I remember that the teacher told us that after a personality test said she was an extrovert, she was surprised. She had always thought of herself as an introvert. But then, she realized how much talking to others helped her frame her own thoughts, so she accepted her new-found status as an extrovert.

7. Avoid crossword puzzles

Many of us, when we think of brain fitness, think of crossword puzzles. And it’s true–crossword puzzles do improve our fluency, yet studies show they are not enough by themselves.

Are they fun? Yes. Do they sharpen your brain? Not really.

Of course, if you are doing this for fun, then by all means go ahead. If you are doing it for brain fitness, then you might want to choose another activity

8. Eat right – and make sure dark chocolate is included

Foods like fish, fruits, and vegetables help your brain perform optimally. Yet, you might not know that dark chocolate gives your brain a good boost as well.

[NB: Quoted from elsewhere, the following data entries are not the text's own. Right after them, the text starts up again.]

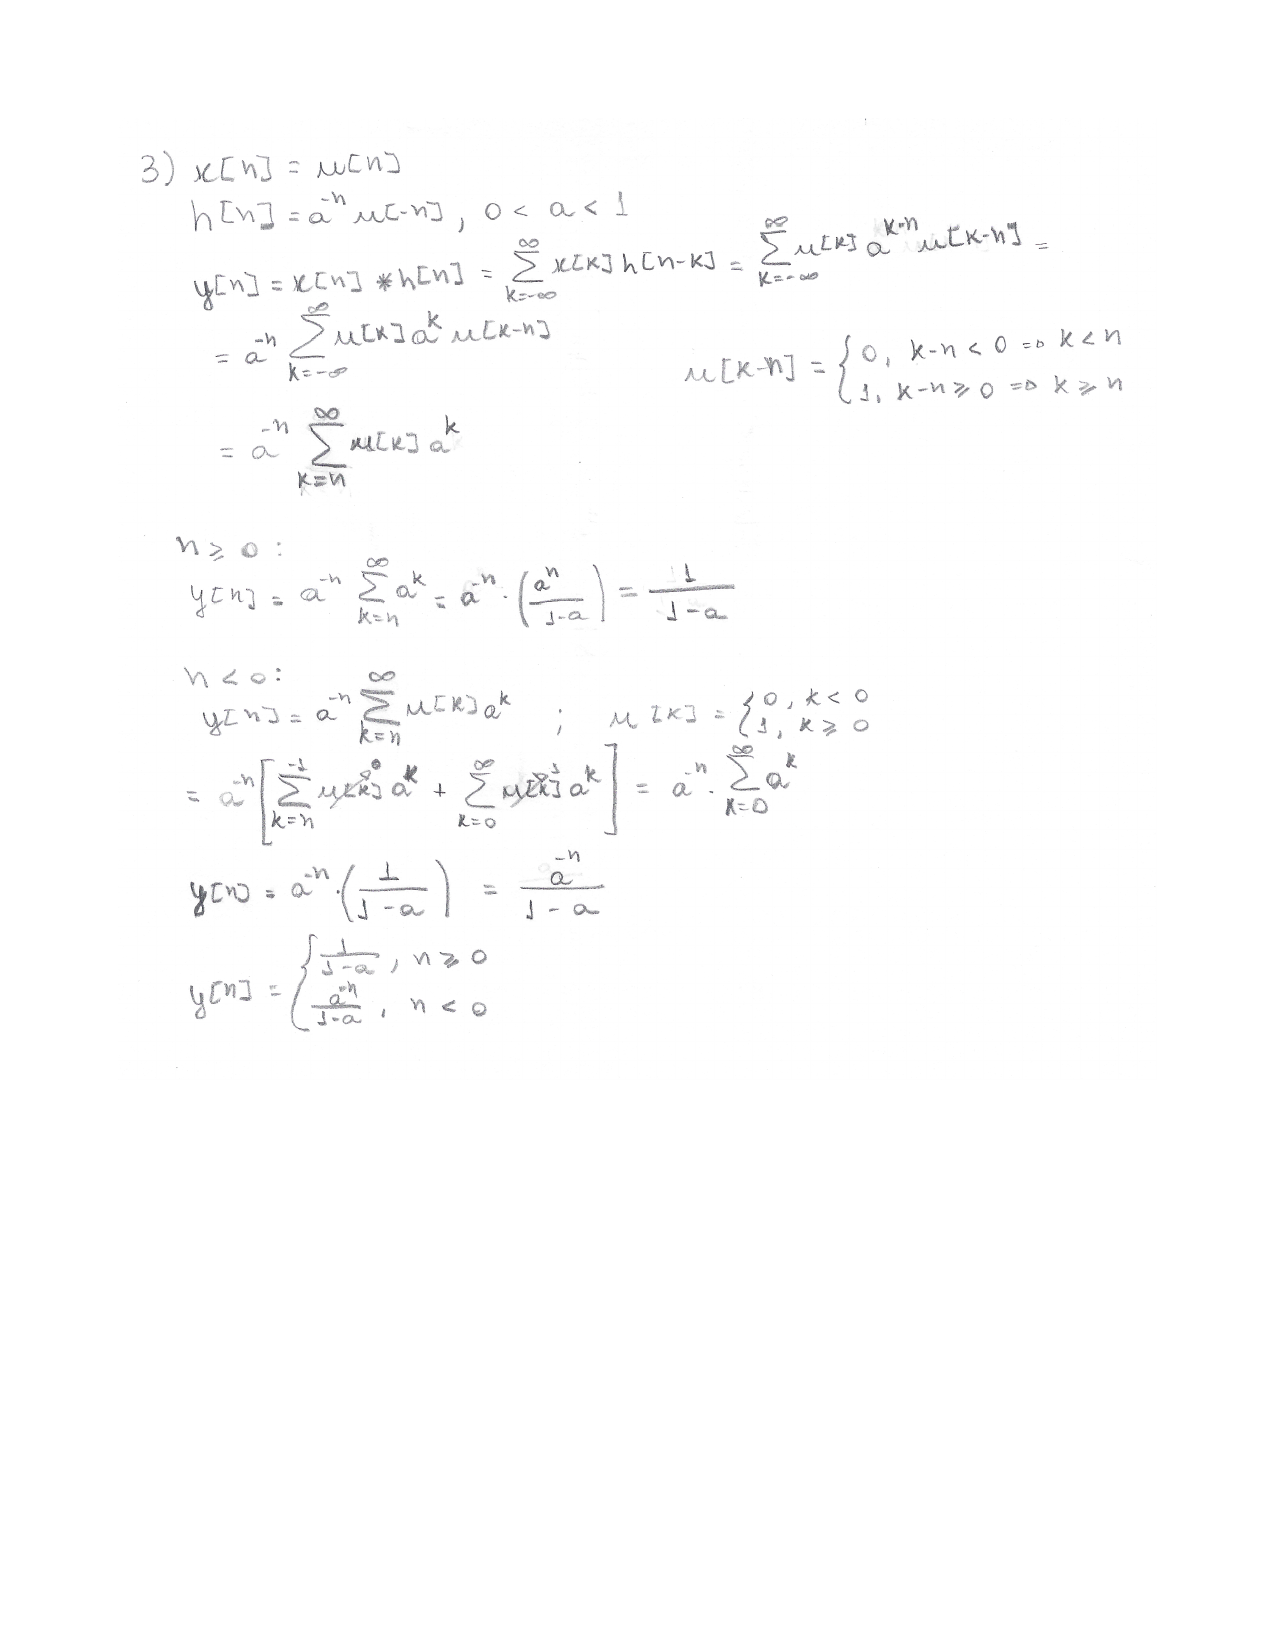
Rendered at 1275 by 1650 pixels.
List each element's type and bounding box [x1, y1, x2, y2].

picture [118, 118, 1157, 1080]
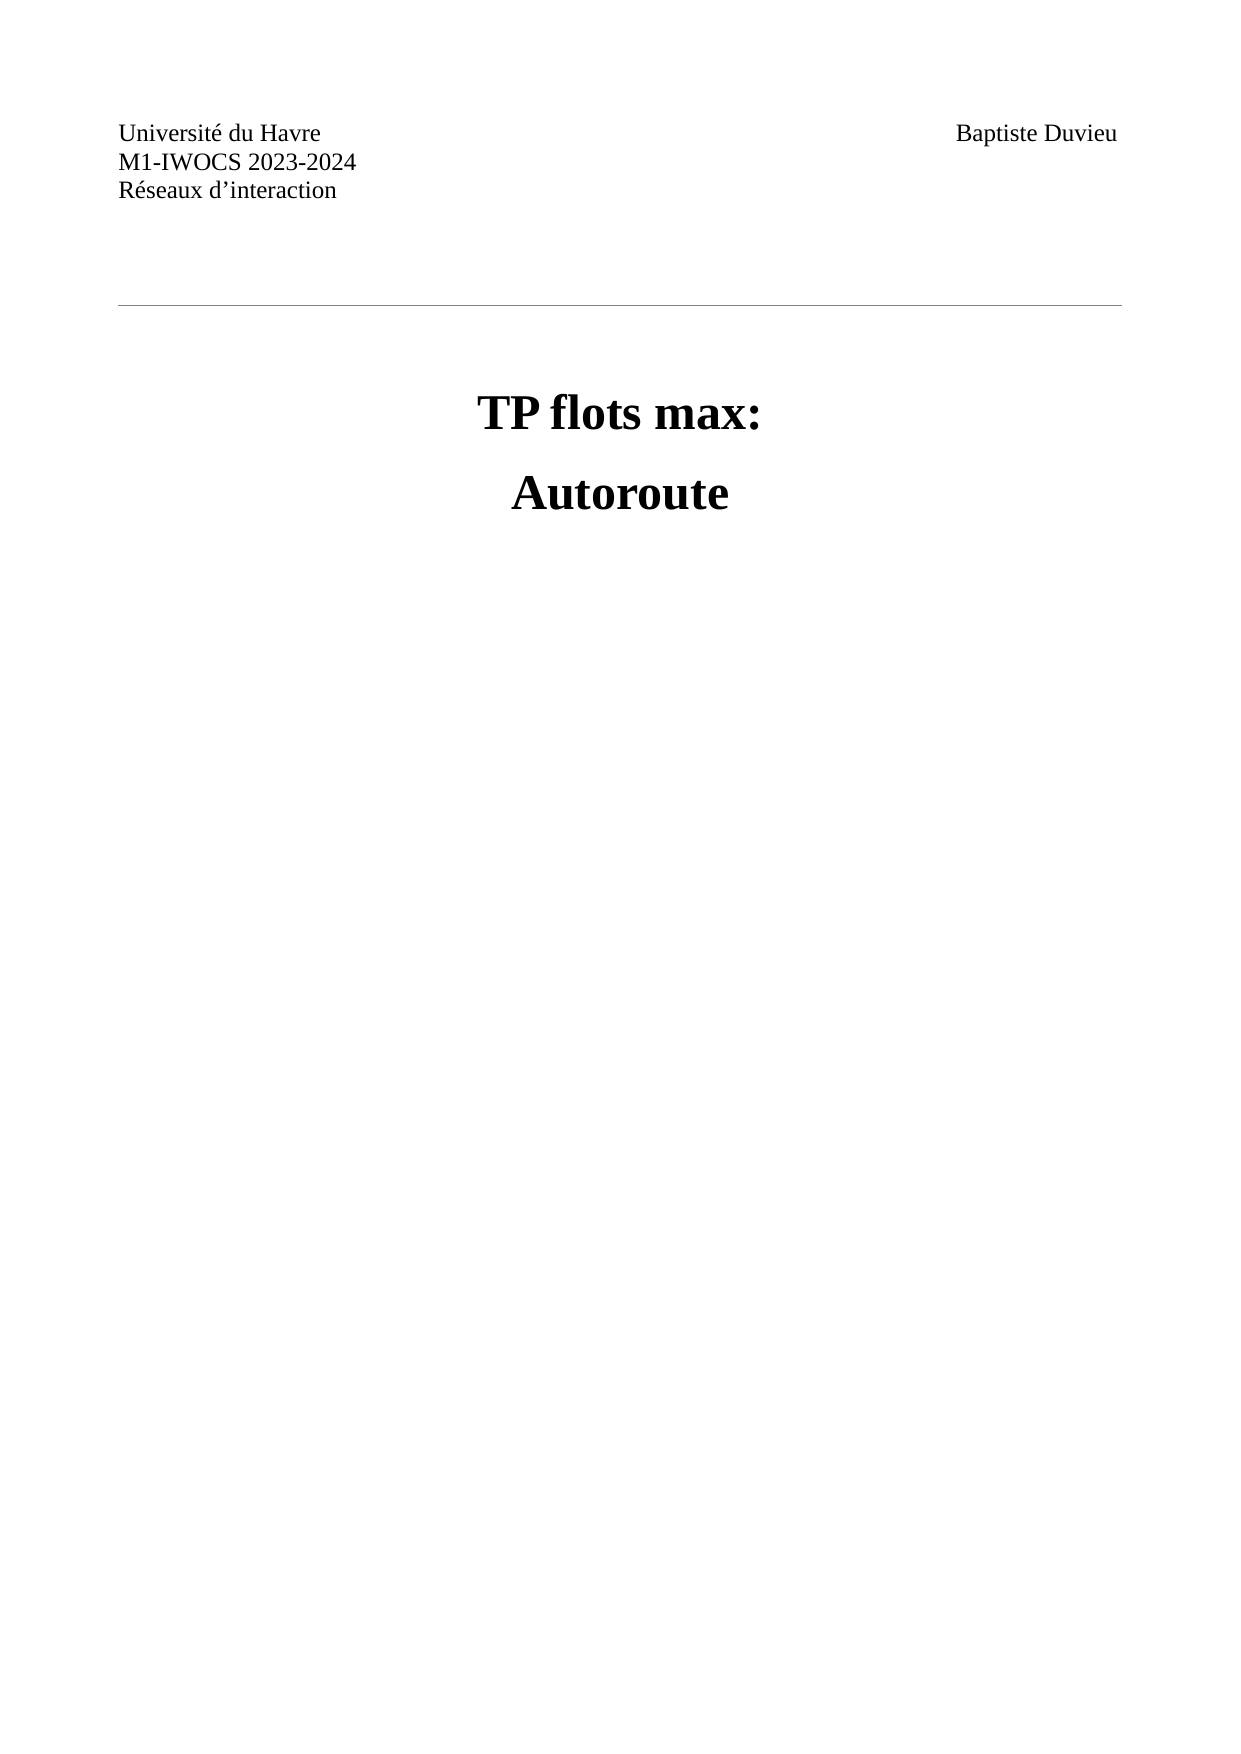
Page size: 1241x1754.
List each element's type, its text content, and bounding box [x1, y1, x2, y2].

text Autoroute [118, 463, 1122, 521]
text TP flots max: [118, 382, 1122, 440]
text Réseaux d’interaction [118, 176, 1122, 204]
text Université du Havre Baptiste Duvieu [118, 118, 1122, 147]
text M1-IWOCS 2023-2024 [118, 147, 1122, 176]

When you eat chocolate, your brain produces dopamine. And dopamine helps you learn faster and remember better. Not to mention, chocolate contains flavonols, antioxidants, which also improve your brain functions.

So next time you have something difficult to do, make sure you grab a bite or two of dark chocolate!

The bottom line

Now that you know how to train your brain, it’s actually time to start doing.

Don’t just consume this content and then go on with your life as if nothing has changed. Put this knowledge into action and become smarter than ever!